Given the horrific nature of these theories and the implications of misleading gullible people into harassing victims of school shootings, one wonders how they ever manage to get out of the darkest corners of the internet and into the discussions of sane people.

Could it be that globalisation and mainstream politics have failed so badly that there is now an irreversible decline in trust in our institutions? It’s certainly possible. Following the 2008 financial crash and the subsequent glacial speed recovery, many have been left wondering what they have to do to get a better chance.

Capitalism so far has failed miserably, at least since the 80’s, of truly bridging the wealth divide between the elite and the majority. It’s probably why Corbyn is so popular in the first place, it’s probably what caused Britain to vote to leave the EU and it’s almost certainly taken Donald Trump into power.

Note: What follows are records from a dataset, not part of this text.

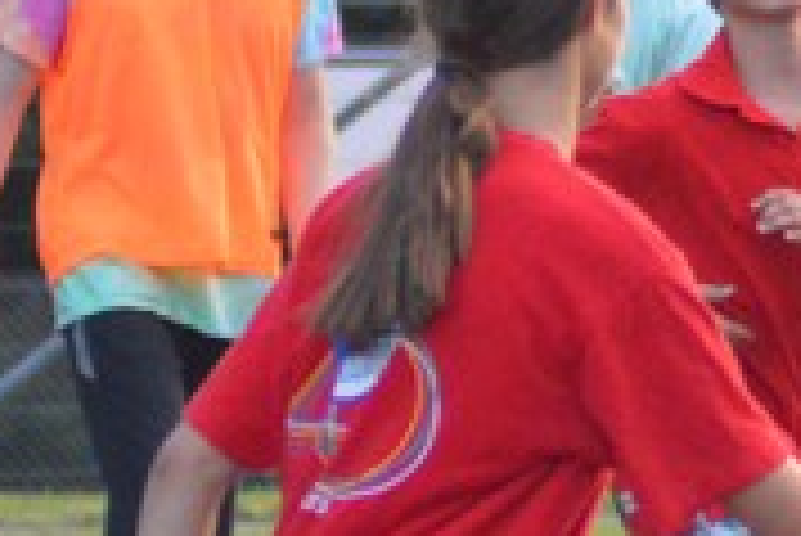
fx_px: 21087
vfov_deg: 1.5
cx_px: 1552
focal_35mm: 947
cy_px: 466
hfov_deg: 2.2
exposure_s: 1/1000
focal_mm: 110
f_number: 4
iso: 3200
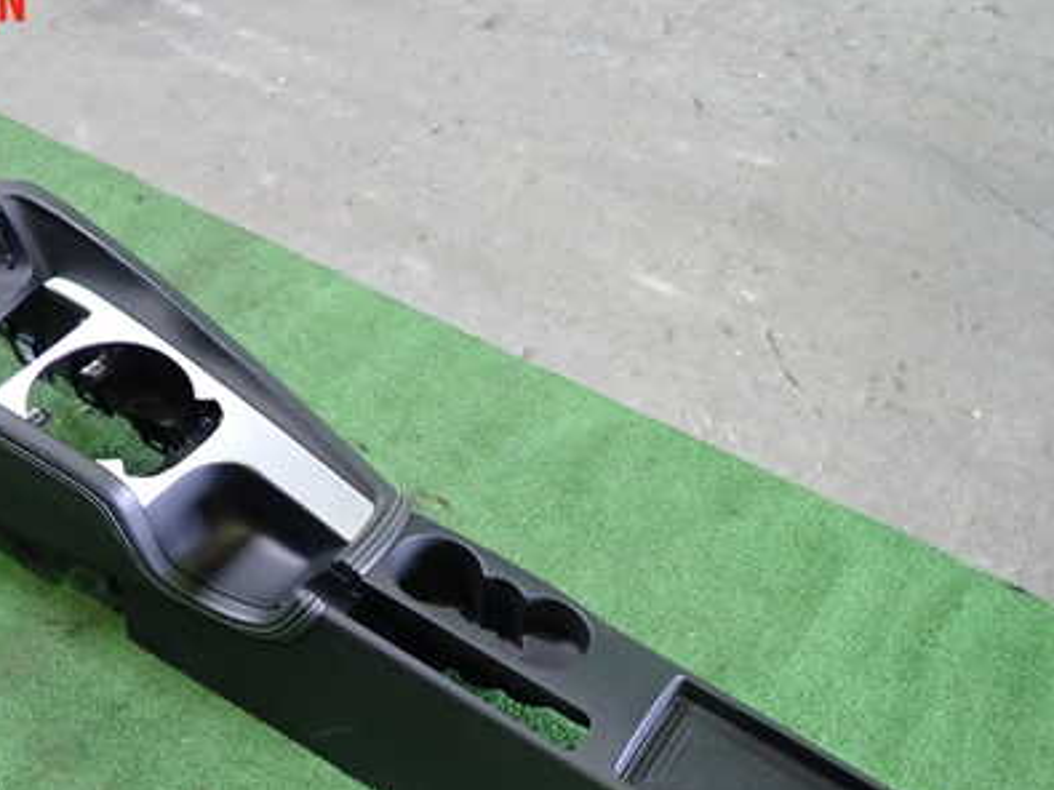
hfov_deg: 48.1
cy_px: 571
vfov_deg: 37.0
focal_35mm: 38
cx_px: 342
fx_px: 1157
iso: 400
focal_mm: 4.5
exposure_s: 1/30
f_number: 2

In an article for The Conversation, Harry T Dyer, Lecturer in Education at the University of East Anglia, wrote “knowledge is created and used in a way that reinforces the claims to legitimacy of those in power. At the same time, those in power control what is considered to be correct and incorrect knowledge. According to Foucault, there is therefore an intimate and interlinked relationship between power and knowledge.”

Could it be that politics has created an imbalanced society with no trust for power? Are we heading towards a correction in the relationship between power and knowledge? Perhaps.

What we can be sure of is that whilst politicians do little to address the problems of the developed world there will always be a fertile environment for wild speculation likely to convince others they’re being lied to.